For teenagers now, though, texting has been largely superseded by instant messaging – as Stephanie Lipman, a 17-year-old Londoner, explains. "I did text for a while, but instant messaging is so much better – like a constant stream-of-consciousness. You don't have to bother with 'Hello. How are you?' or any of that. You just have this series of conversations with your friends which you can add on to when you're in the mood."

As Stephanie says, she just happened to be the right age for the right trend. Like most of her friends she subscribes to BlackBerry Messenger. When she was younger, BlackBerries were things that only businessmen had, but she came of age just in time to catch the tipping point for their transformation into the must-have teen accessory.
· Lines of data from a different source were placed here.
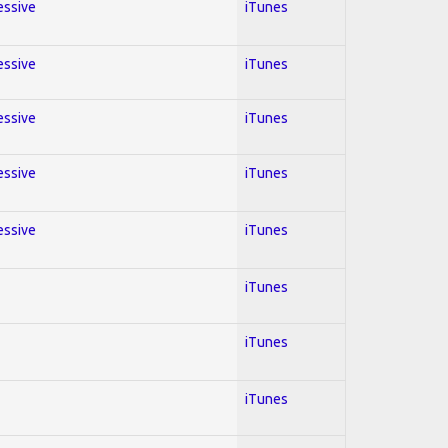
essive
iTunes
essive
iTunes
essive
iTunes
essive
iTunes
essive
iTunes
iTunes
iTunes
iTunes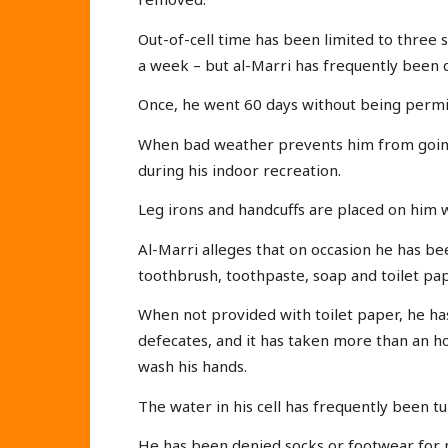
Out-of-cell time has been limited to three 
a week – but al-Marri has frequently been d
Once, he went 60 days without being permitte
When bad weather prevents him from going 
during his indoor recreation.
Leg irons and handcuffs are placed on him 
Al-Marri alleges that on occasion he has be
toothbrush, toothpaste, soap and toilet pap
When not provided with toilet paper, he has
defecates, and it has taken more than an h
wash his hands.
The water in his cell has frequently been tu
He has been denied socks or footwear for m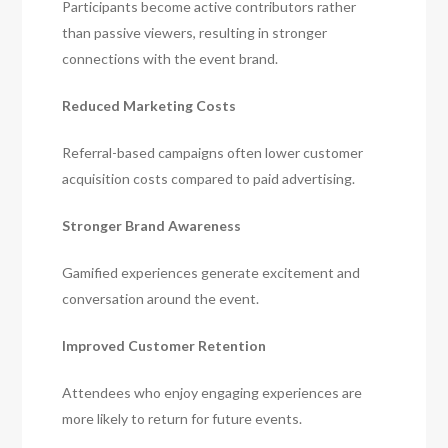
Participants become active contributors rather
than passive viewers, resulting in stronger
connections with the event brand.
Reduced Marketing Costs
Referral-based campaigns often lower customer
acquisition costs compared to paid advertising.
Stronger Brand Awareness
Gamified experiences generate excitement and
conversation around the event.
Improved Customer Retention
Attendees who enjoy engaging experiences are
more likely to return for future events.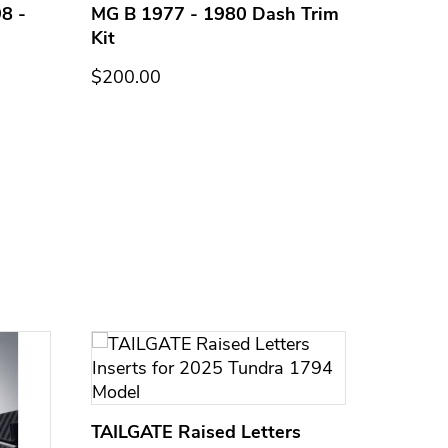
8 -
MG B 1977 - 1980 Dash Trim
MG B 1
Kit
Kit
$200.00
$200.0
TAILGATE Raised Letters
And what of the even-younger generations? According to Mizuku Ito, of the University of California Humanities Research Institute, they'll make less distinction between online friends and real friends, and will be more discerning about what they choose to take from popular culture. And according to Larry Rosen, a California professor, they'll be better at multi-tasking: his research has shown that 16 to 18 year-olds can perform seven tasks on average in their free time (texting, checking Facebook, watching TV, etc), whereas people in their early 20s can only handle six, while those in their 30s perform about five and a half.

My own prediction, from watching my 9 and my 11 year-old in action, is that kids will give up on conventional television. Boy and Girl now watch all their programmes via the internet on laptops, so that they can see exactly what they want when they want: Girl goes for Horrible Histories or cookery programmes on BBC iPlayer; Boy downloads the latest episodes of The Simpsons from the US. No one showed them how to do this, and they're not especially techno-minded: they just intuited it in that scary way children do.

Will they all abandon printed books and start reading everything on Kindle? Or will it be the next micro-generation that does that? And will there be some kind of retro backlash where, in a statement of difference, kids start gravitating back to books and old-fashioned texting, or even vinyl LPs for their superior, warm, analogue sound?

The truth is we just don't know, and anyone who claims otherwise is talking nonsense. As The Spectator's techno guru Rory Sutherland, aka Wiki Man, points out, there's not even consistency among age groups around the world. "For example, US kids were much earlier adopters of instant messaging than British kids, except in odd pockets like Cleveland, Ohio – where texting was huge. And in Japan eBay isn't big, but Yahoo is colossal. And in Poland, they don't Tweet, they Gadu Gadu, while in India and Brazil they prefer Orkut to Facebook."

All we can say with confidence about future technologies is that they're not going to be the disaster we Luddite oldies instinctively fear. (Remember the fuss about how texting was going to wipe out a generation's literacy, thanks to abbreviations like gr8? These were largely an urban myth: hardly anyone used them, and those who did were shown by research to be children with the higher reading ages.) And that, in another couple of years, we're going to find ourselves more passé than we could ever have imagined.